* _Records supplied_:
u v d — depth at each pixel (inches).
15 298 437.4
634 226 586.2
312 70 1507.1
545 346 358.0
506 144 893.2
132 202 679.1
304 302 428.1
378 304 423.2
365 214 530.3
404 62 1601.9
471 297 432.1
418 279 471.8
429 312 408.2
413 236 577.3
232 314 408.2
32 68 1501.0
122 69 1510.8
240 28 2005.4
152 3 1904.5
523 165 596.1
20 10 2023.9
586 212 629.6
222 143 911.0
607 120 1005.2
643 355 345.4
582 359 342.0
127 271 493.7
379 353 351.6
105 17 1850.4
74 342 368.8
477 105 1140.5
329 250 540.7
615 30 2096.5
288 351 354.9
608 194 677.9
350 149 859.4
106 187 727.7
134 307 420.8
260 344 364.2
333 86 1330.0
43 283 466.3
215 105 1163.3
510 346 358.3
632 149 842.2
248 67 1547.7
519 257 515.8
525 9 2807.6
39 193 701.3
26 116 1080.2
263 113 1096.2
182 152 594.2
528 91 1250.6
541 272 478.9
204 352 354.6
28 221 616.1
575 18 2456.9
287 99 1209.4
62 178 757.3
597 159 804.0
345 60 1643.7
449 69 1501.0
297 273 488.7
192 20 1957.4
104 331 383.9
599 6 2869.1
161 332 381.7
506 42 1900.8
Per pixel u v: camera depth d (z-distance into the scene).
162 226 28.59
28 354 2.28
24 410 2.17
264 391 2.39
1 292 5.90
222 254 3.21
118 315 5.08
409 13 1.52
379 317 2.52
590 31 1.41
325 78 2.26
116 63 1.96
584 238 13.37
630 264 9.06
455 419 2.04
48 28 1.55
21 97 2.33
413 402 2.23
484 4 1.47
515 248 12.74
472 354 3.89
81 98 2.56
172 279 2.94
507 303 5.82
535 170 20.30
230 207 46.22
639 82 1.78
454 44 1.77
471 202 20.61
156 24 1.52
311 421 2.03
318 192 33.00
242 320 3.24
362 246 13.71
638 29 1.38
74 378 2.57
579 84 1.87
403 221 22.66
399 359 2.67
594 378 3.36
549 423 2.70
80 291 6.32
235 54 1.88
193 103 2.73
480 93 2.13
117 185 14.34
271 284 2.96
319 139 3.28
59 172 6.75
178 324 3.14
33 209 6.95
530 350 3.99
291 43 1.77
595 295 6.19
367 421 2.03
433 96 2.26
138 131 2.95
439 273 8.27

* _Goal of the exercise_:
Each line of the records above must be copied exactly.

* _Exercise result_:
u v d — depth at each pixel (inches).
15 298 437.4
634 226 586.2
312 70 1507.1
545 346 358.0
506 144 893.2
132 202 679.1
304 302 428.1
378 304 423.2
365 214 530.3
404 62 1601.9
471 297 432.1
418 279 471.8
429 312 408.2
413 236 577.3
232 314 408.2
32 68 1501.0
122 69 1510.8
240 28 2005.4
152 3 1904.5
523 165 596.1
20 10 2023.9
586 212 629.6
222 143 911.0
607 120 1005.2
643 355 345.4
582 359 342.0
127 271 493.7
379 353 351.6
105 17 1850.4
74 342 368.8
477 105 1140.5
329 250 540.7
615 30 2096.5
288 351 354.9
608 194 677.9
350 149 859.4
106 187 727.7
134 307 420.8
260 344 364.2
333 86 1330.0
43 283 466.3
215 105 1163.3
510 346 358.3
632 149 842.2
248 67 1547.7
519 257 515.8
525 9 2807.6
39 193 701.3
26 116 1080.2
263 113 1096.2
182 152 594.2
528 91 1250.6
541 272 478.9
204 352 354.6
28 221 616.1
575 18 2456.9
287 99 1209.4
62 178 757.3
597 159 804.0
345 60 1643.7
449 69 1501.0
297 273 488.7
192 20 1957.4
104 331 383.9
599 6 2869.1
161 332 381.7
506 42 1900.8
Per pixel u v: camera depth d (z-distance into the scene).
162 226 28.59
28 354 2.28
24 410 2.17
264 391 2.39
1 292 5.90
222 254 3.21
118 315 5.08
409 13 1.52
379 317 2.52
590 31 1.41
325 78 2.26
116 63 1.96
584 238 13.37
630 264 9.06
455 419 2.04
48 28 1.55
21 97 2.33
413 402 2.23
484 4 1.47
515 248 12.74
472 354 3.89
81 98 2.56
172 279 2.94
507 303 5.82
535 170 20.30
230 207 46.22
639 82 1.78
454 44 1.77
471 202 20.61
156 24 1.52
311 421 2.03
318 192 33.00
242 320 3.24
362 246 13.71
638 29 1.38
74 378 2.57
579 84 1.87
403 221 22.66
399 359 2.67
594 378 3.36
549 423 2.70
80 291 6.32
235 54 1.88
193 103 2.73
480 93 2.13
117 185 14.34
271 284 2.96
319 139 3.28
59 172 6.75
178 324 3.14
33 209 6.95
530 350 3.99
291 43 1.77
595 295 6.19
367 421 2.03
433 96 2.26
138 131 2.95
439 273 8.27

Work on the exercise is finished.